Meurtres en V.H.S.
Meurtres en VHS (USA - 1988)
Réalisation/Scénario : Jeff Lieberman
Interprétation : Kevin Dillon, Deborah Goodrich, Christopher Wynne | voir le reste du casting
En 1987 Jeff Lieberman, l'excellent metteur en scène de Blue Sunshine ou de Survivance, sort de longues années de silence avec Remote Control (retitré de bien insipide manière Meurtres en VHS chez nous). Son film, au contraire de ses prédécesseurs, ne devient pas un petit classique, et sombre même rapidement dans l'oubli. Sa ressortie récente nous donne maintenant l'occasion d'y jeter un nouveau regard...
Remote Control trouve son origine, comme souvent dans l'œuvre de Jeff Lieberman, d'une observation des évolutions de la société. Les années 80 marquent un net recul des idéologies révolutionnaires et contre-culturelles, remplacées par un goût javellisé, une vénération des apparences et du dernier cri technologique. Lieberman, l'ancien étudiant en art amateur de cigarettes qui font rire et de rock'n'roll, note avec curiosité une invasion: celle des foyers américains par les magnétoscopes. Et si les cassettes vidéos contenaient un message subliminal, capable de prendre le contrôle de notre esprit?
Sur ce point de départ, Jeff Lieberman va bâtir une curieuse intrigue, qui voit un jeune employé de magasin vidéo, Cosmo (Kevin Dillon), partir à la recherche des personnes se trouvant derrière la diffusion d'un vieux film de science-fiction... qui se nomme lui aussi Remote Control. Si Cosmo s'acharne sur ce film plutôt que sur un François Truffaut – dont il apprend par ailleurs les dialogues par cœur pour séduire la belle Belinda (Deborah Goodrich) – c'est parce qu'il note de troublants changements de comportement chez les personnes qui le visionnent. Pour le dire simplement, ils se transforment en maniaques meurtriers, dignes héritiers des utilisateurs du LSD frelaté de Blue Sunshine.

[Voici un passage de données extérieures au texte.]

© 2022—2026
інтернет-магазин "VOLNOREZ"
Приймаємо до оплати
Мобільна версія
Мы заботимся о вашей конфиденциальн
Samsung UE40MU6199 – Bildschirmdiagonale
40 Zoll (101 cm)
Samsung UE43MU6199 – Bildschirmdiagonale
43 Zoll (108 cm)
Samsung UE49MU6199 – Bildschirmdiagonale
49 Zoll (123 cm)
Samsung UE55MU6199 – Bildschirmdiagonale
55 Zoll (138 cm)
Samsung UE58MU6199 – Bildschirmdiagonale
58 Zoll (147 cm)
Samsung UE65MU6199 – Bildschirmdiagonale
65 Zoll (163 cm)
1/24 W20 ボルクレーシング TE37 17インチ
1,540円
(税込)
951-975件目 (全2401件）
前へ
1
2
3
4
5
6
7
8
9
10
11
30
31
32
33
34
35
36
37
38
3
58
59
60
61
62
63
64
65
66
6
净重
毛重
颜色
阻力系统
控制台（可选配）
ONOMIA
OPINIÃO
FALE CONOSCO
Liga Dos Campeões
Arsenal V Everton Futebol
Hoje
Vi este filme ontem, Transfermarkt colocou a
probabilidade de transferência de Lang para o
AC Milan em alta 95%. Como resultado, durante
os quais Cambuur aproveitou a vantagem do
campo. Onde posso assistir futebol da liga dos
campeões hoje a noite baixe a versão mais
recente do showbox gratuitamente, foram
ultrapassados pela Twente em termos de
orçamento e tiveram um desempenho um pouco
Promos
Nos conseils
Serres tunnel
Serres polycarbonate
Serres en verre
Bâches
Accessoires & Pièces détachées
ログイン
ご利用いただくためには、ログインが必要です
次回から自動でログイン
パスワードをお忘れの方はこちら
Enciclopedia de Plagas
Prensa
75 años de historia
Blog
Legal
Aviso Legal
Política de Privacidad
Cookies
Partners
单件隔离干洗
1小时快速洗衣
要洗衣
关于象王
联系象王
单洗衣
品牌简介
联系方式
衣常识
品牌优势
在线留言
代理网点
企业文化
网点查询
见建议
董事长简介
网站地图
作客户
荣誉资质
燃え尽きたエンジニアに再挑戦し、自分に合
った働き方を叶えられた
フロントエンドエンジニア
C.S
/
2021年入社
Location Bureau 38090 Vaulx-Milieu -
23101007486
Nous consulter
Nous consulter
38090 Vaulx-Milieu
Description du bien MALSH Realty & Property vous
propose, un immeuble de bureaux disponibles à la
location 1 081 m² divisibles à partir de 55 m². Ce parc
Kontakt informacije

Le monde dans lequel évolue Cosmo est une sorte de cauchemar flashy: bustiers fluorescents, amateurs de fitness, coupes de cheveux foireuses... Lieberman dépeint les années 80 de manière grinçante, et offre comme contrepoint les images en noir et blanc du film de science-fiction qui détraque les cerveaux déjà mal en point de nos consommateurs aveugles. Sur le plan de la direction artistique, Remote Control est ainsi une véritable réussite, ce qui rend de manière un brin paradoxale le film presque difficile à regarder. Les images transpirent le vide d'apparences ayant remplacées la pensée; ce contre quoi Cosmo lutte presque par hasard, d'abord intéressé par un flirt potentiel. Kevin Dillon offre sa palette aussi réduite que jouissive au personnage, ouvrant de grands yeux hagards face aux pancartes publicitaires et aux cocktails aux couleurs de déchets toxiques.
Malgré son esthétique explosive et les constants jeux de miroir qu'il organise, le film souffre malheureusement de problèmes de rythme que l'on se doit d'imputer à un scénario aussi généreux que maladroit. La structure de Remote Control, toute en circonvolutions, ne permet jamais au film de s'emballer, et donne parfois la douloureuse impression que le troisième acte a précédé le premier. La mise en scène de Lieberman, ainsi qu'une magnifique bande-son de Peter Bernstein rendant hommage aux sonorités délirantes de l'âge d'or de la science-fiction (le Theremin est de sortie!), permettent cependant à Remote Control de s'élever bien au-dessus du tout-venant de la production du genre. C'est sans doute, finalement, que la nostalgie diffuse qui irrigue l'œuvre vient frapper quand on ne s'y attend plus, au détour d'un combat un brin naïf ou d'un échange savoureux entre Cosmo et l'ignoble Victor-au-brushing-parfait. Remote Control est l'hommage sincère de Jeff Lieberman à ce cinéma qui l'a remué tout gamin, ce cinéma qu'il a découvert... sur son poste de télévision.